All hazardous wastes that exceed the concentrations listed in the Treatment Standards for Hazardous Wastes Table [40 CFR 268.40] are subject to the following three prohibitions:

  • The disposal prohibition, which states that it must be treated according to applicable waste specific treatment standards before it is land disposed
  • The dilution prohibition, which requires proper treatment of wastes, not simply diluting it with water, soil or non-hazardous wastes to achieve permissible land disposal levels [40 CFR 268.3]
  • The storage prohibition, which prevents wastes from being stored indefinitely to avoid treatment. Wastes may only be stored long enough to accumulate a quantity necessary to facilitate proper recovery, treatment or disposal [40 CFR 268.50]

Alternative Treatment Standards

Because soil, debris and lab packs that contain hazardous wastes present a slightly lower health and environmental risk, the Environmental Protection Agency (EPA) established optional alternative treatment standards for these types of wastes.

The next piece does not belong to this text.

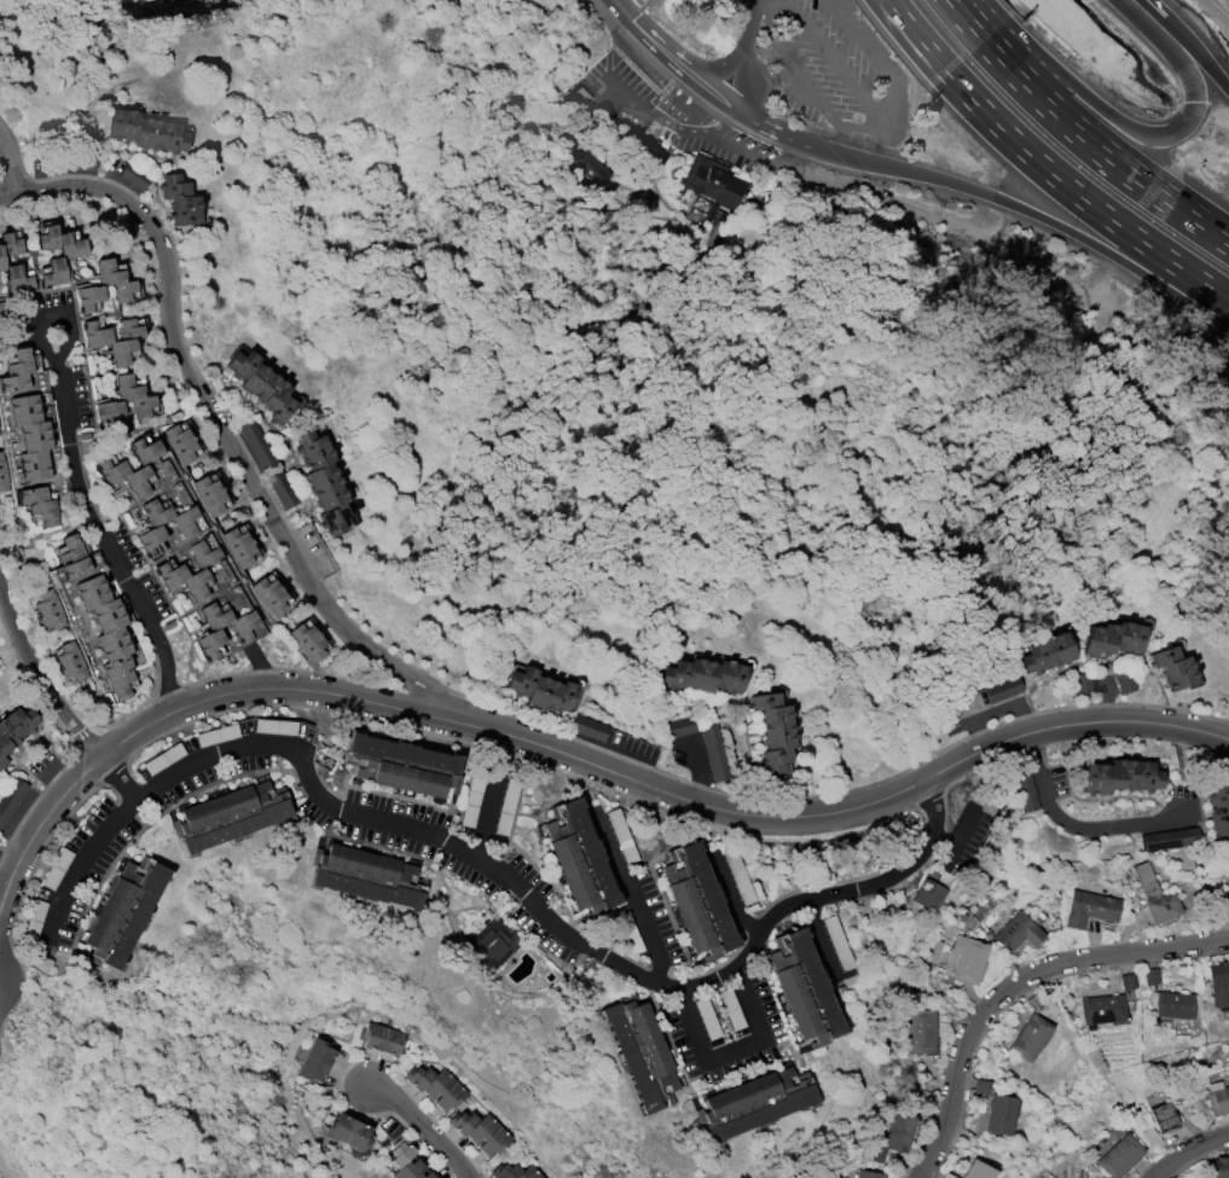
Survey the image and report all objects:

Generators have the choice of managing them according to all applicable standards in 40 CFR 268.40, or under the optional treatment standards, as follows:

  • Contaminated soils may be managed under the soil standards in 40 CFR 268.49
  • Hazardous debris (manufactured objects, plants, animal matter or geological materials bigger than the size of a tennis ball) may be managed under the debris standards at 40 CFR 268.45
  • Lab pack wastes may be managed under the standards in 40 CFR 268.42

According to the EPA, more than 23 million tons of hazardous waste are land disposed each year. The Land Disposal Restriction Standards establish treatment requirements to minimize the impact of these wastes to protect human health and the environment.